Are you gathering and making the most of the data you have?
Equipment maintenance and repair data is readily available, or can easily be made available. This can help manufacturers, fleet managers and others in asset-intensive industries maximize uptime — improving both customer satisfaction and profitability.
Digital transformation of the global workplace has impacted every aspect of the way companies do business. Much has been made of how smart, connected technologies are working behind the scenes to ingest, blend, and analyze data 24 hours a day, empowering companies like never before to form closer relationships with their customers and partners, gather market intelligence, and develop targeted products and services.
However, less emphasis has been placed on how companies can use data to introduce new capabilities for optimizing daily operations via data science and analytics. By strategically applying insights from data collected internally, companies can maximize efficiency, proactively manage physical assets, increase staff productivity, improve product and service quality, and enhance logistics.

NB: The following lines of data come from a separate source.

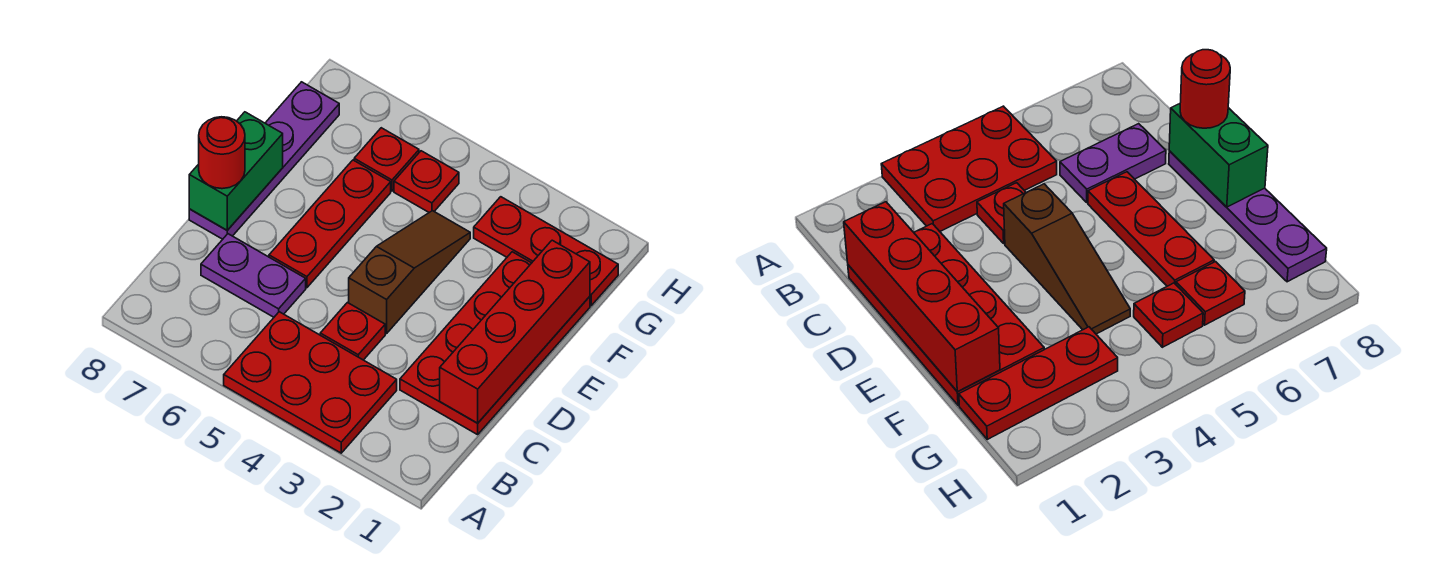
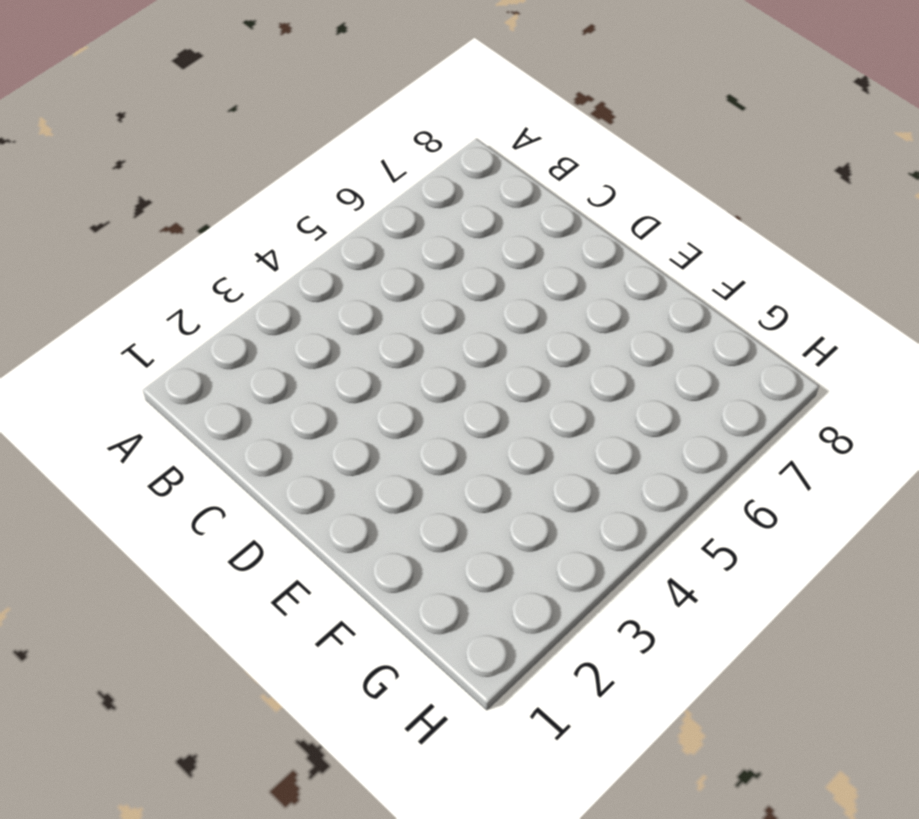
none -> red plate A3:B5 level 1
none -> red plate C1:F2 level 1
none -> red plate C4 level 1

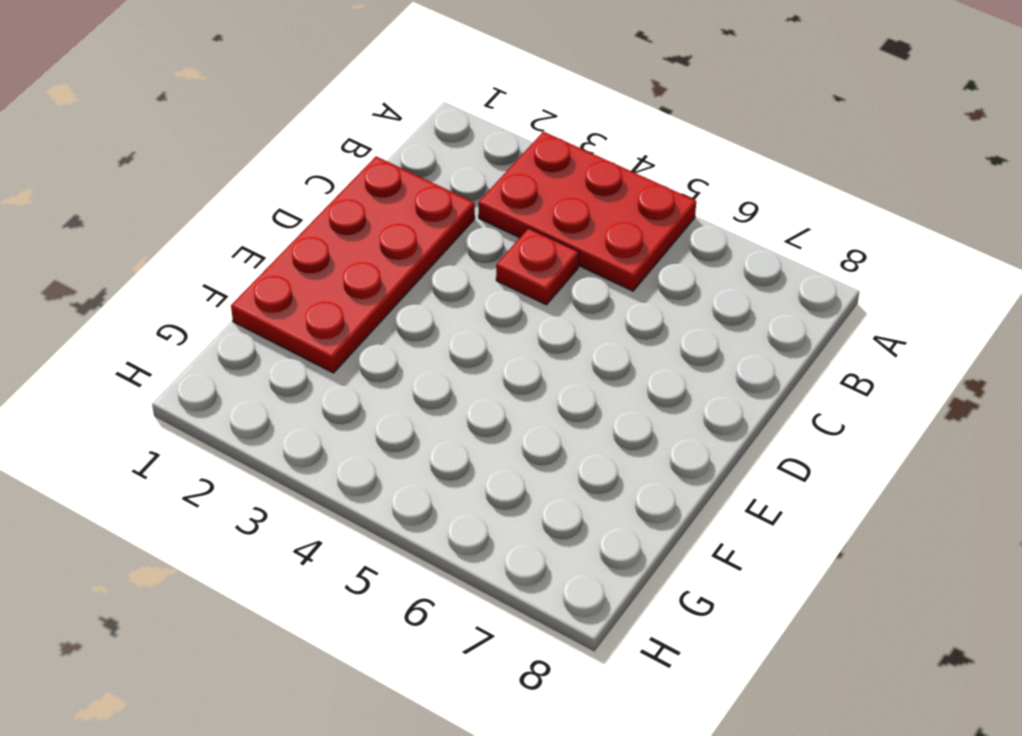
none -> purple plate C6:C7 level 1
none -> brown slope D4:F4 level 1 top D
none -> red plate D6:F6 level 1

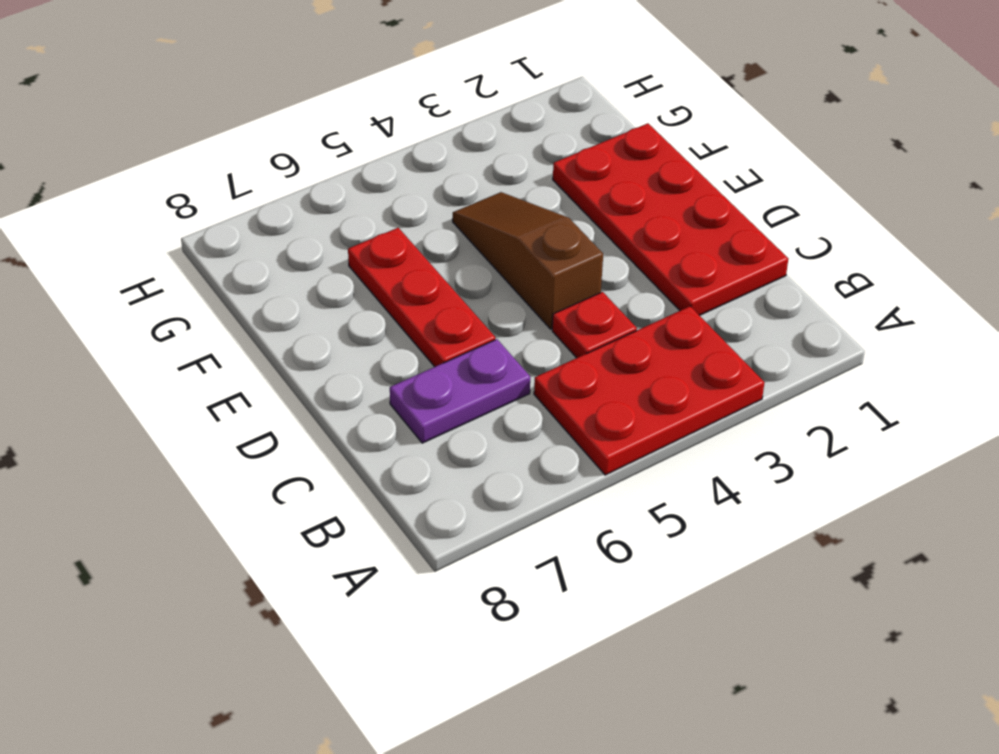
none -> purple plate D8:G8 level 1
none -> red plate G1:G3 level 1
none -> red plate G5 level 1

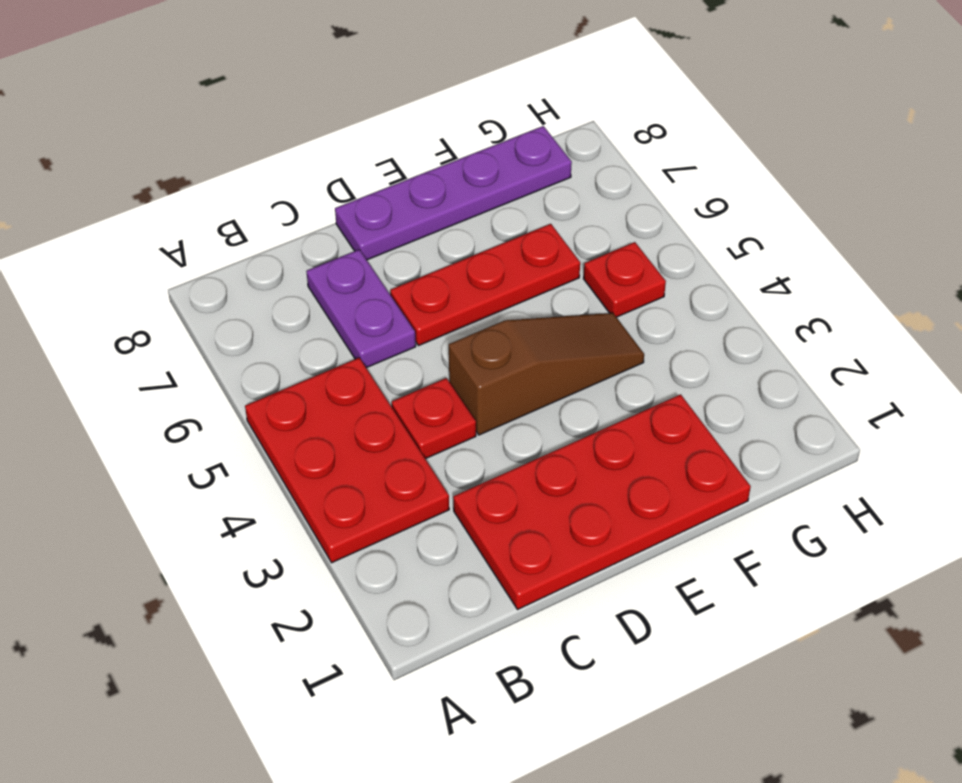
none -> red plate G1:G3 level 1
none -> red plate G6 level 1
none -> red brick C1:F1 level 2

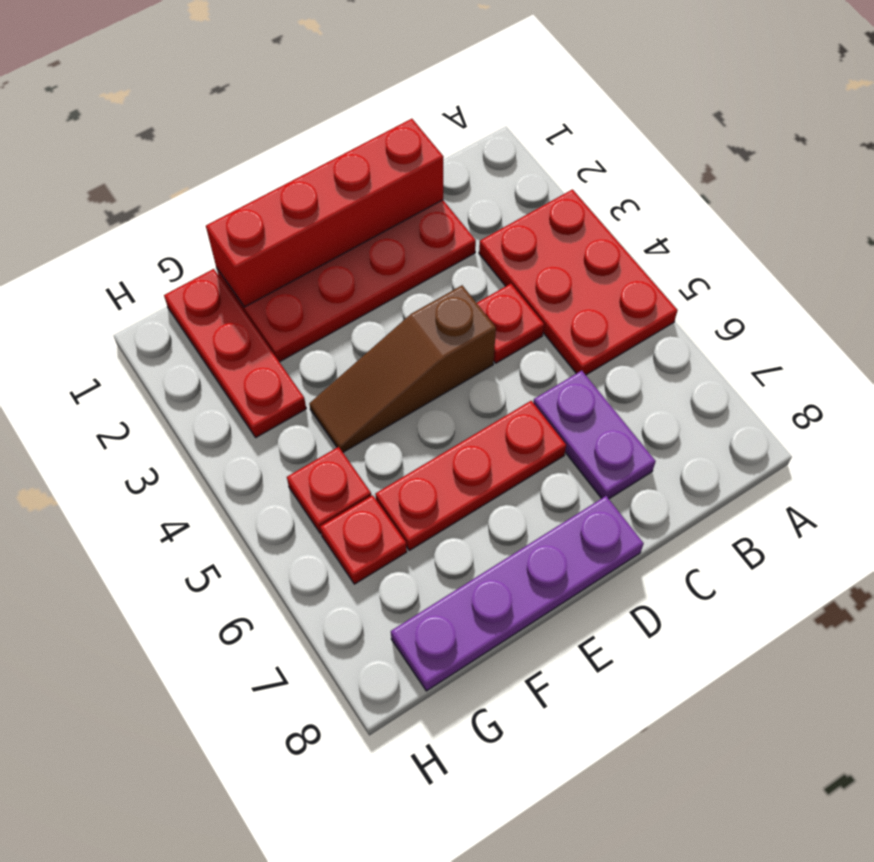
none -> green brick D8:E8 level 2
none -> red round brick D8 level 3

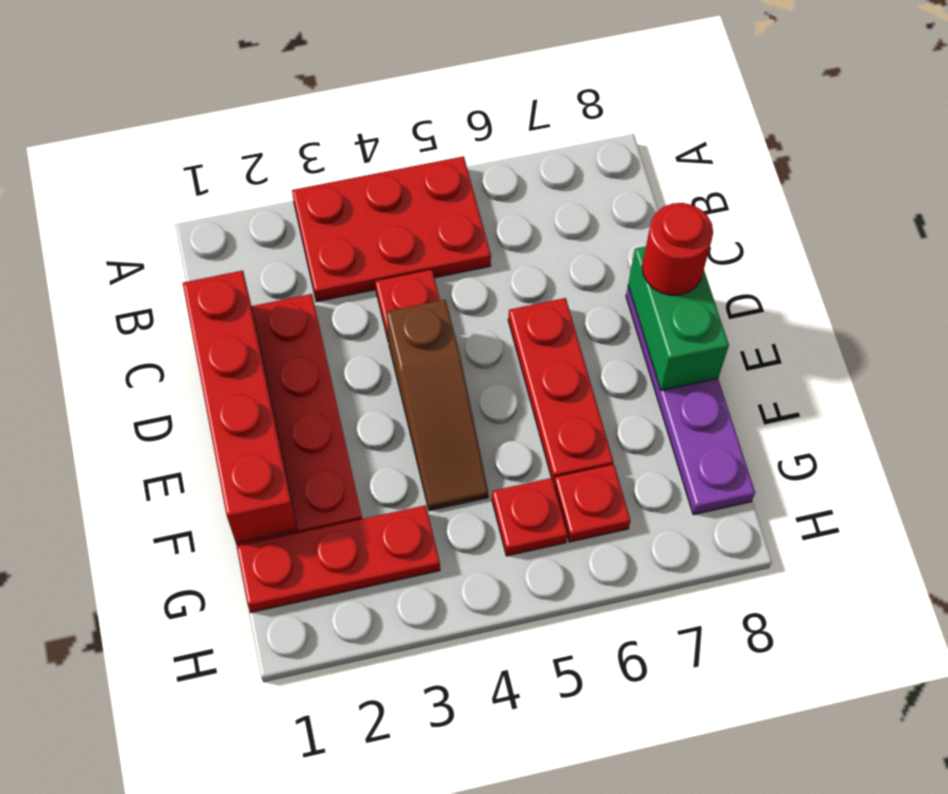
none -> purple plate C6:C7 level 1

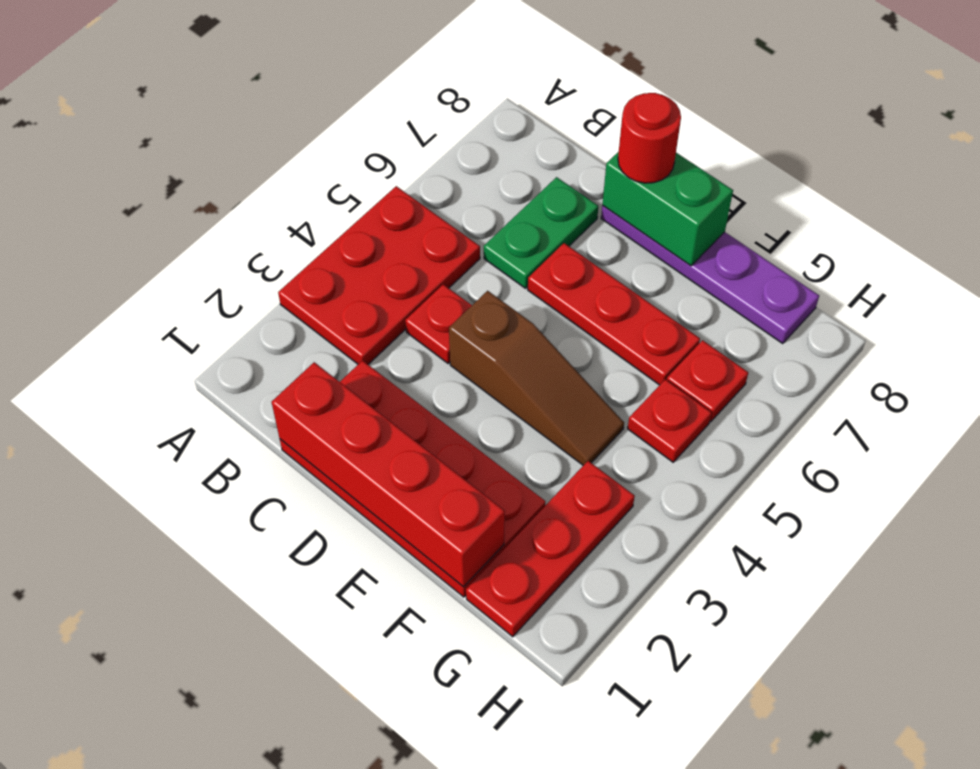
green plate C6:C7 level 1 -> purple plate C6:C7 level 1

The Challenge of Equipment Maintenance and Repair
For companies charged with maintaining and repairing equipment, such as the owners of transportation fleets, infrastructure, or production machinery, these new data streams are invaluable.
Anyone with those types of responsibilities understands that keeping equipment running optimally — without investing in unneeded repair or maintenance activities — is a careful balancing act. Under-servicing equipment means risking mechanical or system failure, unexpected downtime, and customer dissatisfaction. But over-servicing is inefficient because it erodes profits and wastes resources.
Fortunately, data that can be collected and shared via the Industrial Internet of Things (IIoT) can provide ongoing feedback on how working equipment is performing over both the short term and long term. Companies that can leverage this data to gain new insights into what is actually happening inside their physical assets have an advantage. They can schedule predictive maintenance, have replacement parts ready at the right time and the right location, and match staff availability and skills with real-world needs.
Data Is Your Strategic Weapon
Historically, companies have scheduled maintenance and repair based on “averages”. But today it’s no longer good enough to rely on averages to make best guesses. Instead, companies need to leverage actual operating data to optimize these tasks.
Based on data gathered during equipment operation, advanced tools can help companies plan predictive maintenance at the right time — making the most of both human, machine and spare parts assets. Advanced analytics can make strategic repair recommendations based on real-world failure and performance patterns, eliminating last-minute, rushed fixes and minimizing the risk of downtime. Via optimized maintenance scheduling, companies can right-size their spare-parts inventories and allocate parts to the right locations.
While most companies today are still managing maintenance and repair activities by making educated guesses — and tending toward over-servicing their equipment — leading businesses are utilizing data as a powerful strategic weapon. They are using maintenance and repair data to make these tasks more efficient which saves money, improves operations, and enables management to identify opportunities to reallocate resources to other high-value tasks.
The Financial Benefits Are Real
How significant are the financial benefits of data-driven maintenance and repair? A large company operating a fleet of industrial assets implemented advanced technology from Hitachi to provide optimal repair recommendations — supported by data collection, analysis, and artificial intelligence — which enabled technicians to follow a prescribed repair path based on operational knowledge and previous experiences. Using this approach, the company saved 15 minutes on each visit to the repair shop, based on a faster, more accurate diagnosis of equipment failure.
While a 15-minute improvement might seem insignificant, this operator conducts millions of repairs per year across its collection of assets. Based on labor costs alone, this company forecast saving over $15 million annually from this one solution.
In addition to reduced labor costs, strategic maintenance and repair deliver value in these key areas that all have cost-saving implications:
- Increased productivity across all technicians, due to more accurate scheduling and better preparation
- Reduced rework via a higher rate of first-time repair success
- Lower inventory levels and increased geographic accuracy for spare parts
- Increased technician effectiveness due to best-practice adoption
- Improved asset productivity, thanks to a reduction in unplanned downtime
As executives discover the significant return on investment that is possible, more and more businesses are embracing the power of data to fuel intelligent equipment maintenance and repair programs. While some companies are collecting data in new ways by installing smart sensors on their working assets and gathering data in real time, others are simply applying advanced analytics to data they already have — for example, their historic repair and maintenance records — which can lead the way to significant cost savings with relatively modest investments.
Whatever a company’s level of technical sophistication, financial goals, or resource constraints, the breadth of solutions available means that every company can and should begin realizing the benefits of leveraging data to make smarter, more profitable maintenance and repair decisions.